--- START ---

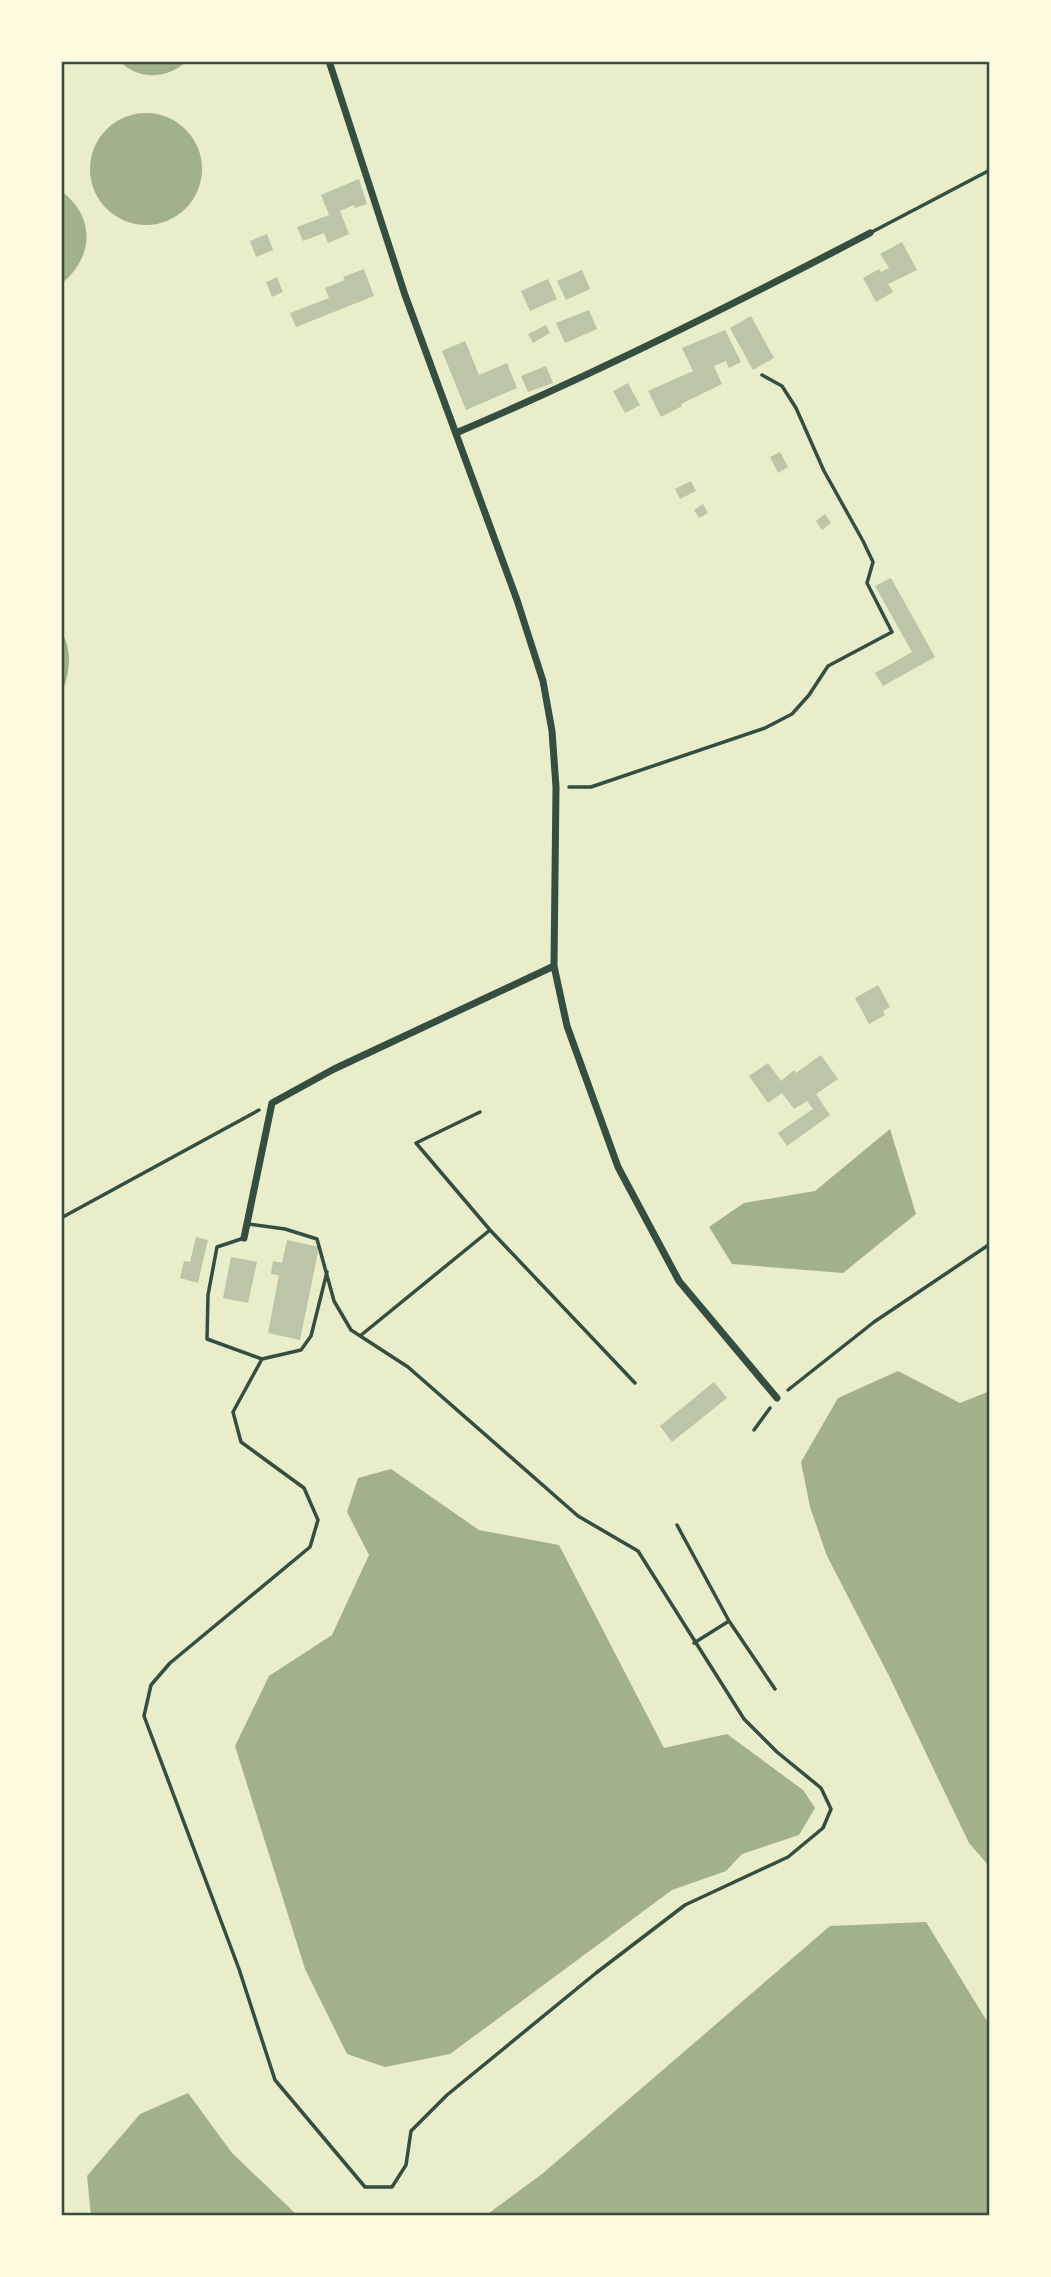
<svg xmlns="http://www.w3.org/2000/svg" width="1051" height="2277" viewBox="0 0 1051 2277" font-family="'Exo 2',sans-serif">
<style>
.water{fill:#a3b18a}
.building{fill:#bcc5a7}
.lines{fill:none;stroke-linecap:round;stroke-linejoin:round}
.path{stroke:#344e41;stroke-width:3.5}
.service{stroke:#344e41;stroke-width:3.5}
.minor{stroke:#344e41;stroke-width:7}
.neatline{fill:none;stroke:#344e41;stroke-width:2.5}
</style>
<rect width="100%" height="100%" fill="#e9edc9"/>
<path class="water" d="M119,61H187C166,80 139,80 119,61Z
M90 169a56 56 0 1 1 112 0a56 56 0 1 1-112 0Z
M61,191C96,216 94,258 61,284Z
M61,630C74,654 69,673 61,697Z
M890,1129L916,1214L843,1273L732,1264L709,1227L744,1203L815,1191Z
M898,1371L960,1403L990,1391V1867L969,1843L890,1678L827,1556L810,1507L801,1462L838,1398Z
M391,1469L479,1530L559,1545L664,1748L727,1734L803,1790L815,1808L799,1835L742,1854L726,1871L672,1890L450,2054L385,2067L347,2054L305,1969L235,1746L269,1676L332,1635L369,1555L347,1512L358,1478Z
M926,1922L990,2026V2216H485L542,2174L830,1926Z
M188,2093L232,2153L298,2216H91L87,2176L140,2114Z"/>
<path class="building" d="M359,179L367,204L355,208L354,205L340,211L349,234L328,243L324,233L303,241L297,227L329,215L321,195Z
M267,234L273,250L256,257L250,241Z
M902,242L917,270L888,284L893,292L876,302L863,278L879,269L881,272L889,268L880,254Z
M364,269L374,296L296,327L290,313L329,298L325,288L345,280L343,277Z
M582,270L590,289L566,300L557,281Z
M277,277L283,292L272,297L266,282Z
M548,279L557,299L530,311L521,291Z
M589,310L597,329L565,343L556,323Z
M751,316L774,358L753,370L730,328Z
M546,325L550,333L533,343L528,334Z
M725,330L741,362L729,368L726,361L714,366L722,384L681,404L682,406L661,417L648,391L693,371L682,348Z
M465,341L479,375L507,363L517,388L466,410L442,351Z
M546,366L553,383L528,392L521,376Z
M628,383L640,405L625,413L613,391Z
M780,452L788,467L778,473L770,457Z
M691,481L696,491L680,499L675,489Z
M703,504L708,513L699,518L694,510Z
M825,514L831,523L822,530L816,521Z
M891,578L935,657L883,686L875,673L912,652L875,586Z
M878,985L890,1007L883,1011L885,1015L869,1024L855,998Z
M821,1055L838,1079L816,1094L830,1115L787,1146L778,1133L813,1109L807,1101L794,1109L782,1093L768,1103L749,1076L768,1063L781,1081L794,1070L796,1073Z
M196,1237L208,1240L198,1283L180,1278L184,1261L190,1262Z
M287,1240L319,1247L300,1340L268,1333L279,1275L271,1274L273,1261L282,1263Z
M231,1257L257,1262L248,1303L223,1298Z
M714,1382L727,1398L672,1442L660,1426Z"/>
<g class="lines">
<path class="path" d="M569,787H591L765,728L792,714L809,695L828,666L892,632L867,583L873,562L863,541L824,471L796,408L782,386L762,375
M61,1218L259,1110
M788,1390L874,1322L990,1244
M754,1430L770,1408"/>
<path class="service" d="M870,233L990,170
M480,1112L416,1143L490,1230
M248,1224L285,1229L317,1239L334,1301L351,1330L408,1367L578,1516L638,1551L744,1719L777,1752L821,1788L831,1809L823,1828L788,1857L685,1905L596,1973L447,2095L411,2131L406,2165L392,2187H365L275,2080L239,1969L144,1716L151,1685L170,1663L310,1547L318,1520L304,1488L241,1442L233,1412L262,1359L301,1350L311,1336L327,1272
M244,1238L217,1247L208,1295L207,1339L262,1359
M360,1336L490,1230L635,1383
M677,1525L729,1621
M694,1643L729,1621L775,1689"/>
<path class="minor" d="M329,61L405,295L517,600L543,681L552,731L556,787L554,966L567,1026L618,1167L679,1281L777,1398
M456,433C597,373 734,304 870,233
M244,1238L272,1103L334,1069L554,966"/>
</g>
<rect width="1051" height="2277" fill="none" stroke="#fefae0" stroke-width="126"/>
<rect x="63" y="63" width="925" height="2151" class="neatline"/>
</svg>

--- END ---

▶ _REQUIRED WORK_
Every line in the records is to be retyped exactly as it stands; the pictures stay out.

▶ _EXERCISE ANSWER_
<svg xmlns="http://www.w3.org/2000/svg" width="1051" height="2277" viewBox="0 0 1051 2277" font-family="'Exo 2',sans-serif">
<style>
.water{fill:#a3b18a}
.building{fill:#bcc5a7}
.lines{fill:none;stroke-linecap:round;stroke-linejoin:round}
.path{stroke:#344e41;stroke-width:3.5}
.service{stroke:#344e41;stroke-width:3.5}
.minor{stroke:#344e41;stroke-width:7}
.neatline{fill:none;stroke:#344e41;stroke-width:2.5}
</style>
<rect width="100%" height="100%" fill="#e9edc9"/>
<path class="water" d="M119,61H187C166,80 139,80 119,61Z
M90 169a56 56 0 1 1 112 0a56 56 0 1 1-112 0Z
M61,191C96,216 94,258 61,284Z
M61,630C74,654 69,673 61,697Z
M890,1129L916,1214L843,1273L732,1264L709,1227L744,1203L815,1191Z
M898,1371L960,1403L990,1391V1867L969,1843L890,1678L827,1556L810,1507L801,1462L838,1398Z
M391,1469L479,1530L559,1545L664,1748L727,1734L803,1790L815,1808L799,1835L742,1854L726,1871L672,1890L450,2054L385,2067L347,2054L305,1969L235,1746L269,1676L332,1635L369,1555L347,1512L358,1478Z
M926,1922L990,2026V2216H485L542,2174L830,1926Z
M188,2093L232,2153L298,2216H91L87,2176L140,2114Z"/>
<path class="building" d="M359,179L367,204L355,208L354,205L340,211L349,234L328,243L324,233L303,241L297,227L329,215L321,195Z
M267,234L273,250L256,257L250,241Z
M902,242L917,270L888,284L893,292L876,302L863,278L879,269L881,272L889,268L880,254Z
M364,269L374,296L296,327L290,313L329,298L325,288L345,280L343,277Z
M582,270L590,289L566,300L557,281Z
M277,277L283,292L272,297L266,282Z
M548,279L557,299L530,311L521,291Z
M589,310L597,329L565,343L556,323Z
M751,316L774,358L753,370L730,328Z
M546,325L550,333L533,343L528,334Z
M725,330L741,362L729,368L726,361L714,366L722,384L681,404L682,406L661,417L648,391L693,371L682,348Z
M465,341L479,375L507,363L517,388L466,410L442,351Z
M546,366L553,383L528,392L521,376Z
M628,383L640,405L625,413L613,391Z
M780,452L788,467L778,473L770,457Z
M691,481L696,491L680,499L675,489Z
M703,504L708,513L699,518L694,510Z
M825,514L831,523L822,530L816,521Z
M891,578L935,657L883,686L875,673L912,652L875,586Z
M878,985L890,1007L883,1011L885,1015L869,1024L855,998Z
M821,1055L838,1079L816,1094L830,1115L787,1146L778,1133L813,1109L807,1101L794,1109L782,1093L768,1103L749,1076L768,1063L781,1081L794,1070L796,1073Z
M196,1237L208,1240L198,1283L180,1278L184,1261L190,1262Z
M287,1240L319,1247L300,1340L268,1333L279,1275L271,1274L273,1261L282,1263Z
M231,1257L257,1262L248,1303L223,1298Z
M714,1382L727,1398L672,1442L660,1426Z"/>
<g class="lines">
<path class="path" d="M569,787H591L765,728L792,714L809,695L828,666L892,632L867,583L873,562L863,541L824,471L796,408L782,386L762,375
M61,1218L259,1110
M788,1390L874,1322L990,1244
M754,1430L770,1408"/>
<path class="service" d="M870,233L990,170
M480,1112L416,1143L490,1230
M248,1224L285,1229L317,1239L334,1301L351,1330L408,1367L578,1516L638,1551L744,1719L777,1752L821,1788L831,1809L823,1828L788,1857L685,1905L596,1973L447,2095L411,2131L406,2165L392,2187H365L275,2080L239,1969L144,1716L151,1685L170,1663L310,1547L318,1520L304,1488L241,1442L233,1412L262,1359L301,1350L311,1336L327,1272
M244,1238L217,1247L208,1295L207,1339L262,1359
M360,1336L490,1230L635,1383
M677,1525L729,1621
M694,1643L729,1621L775,1689"/>
<path class="minor" d="M329,61L405,295L517,600L543,681L552,731L556,787L554,966L567,1026L618,1167L679,1281L777,1398
M456,433C597,373 734,304 870,233
M244,1238L272,1103L334,1069L554,966"/>
</g>
<rect width="1051" height="2277" fill="none" stroke="#fefae0" stroke-width="126"/>
<rect x="63" y="63" width="925" height="2151" class="neatline"/>
</svg>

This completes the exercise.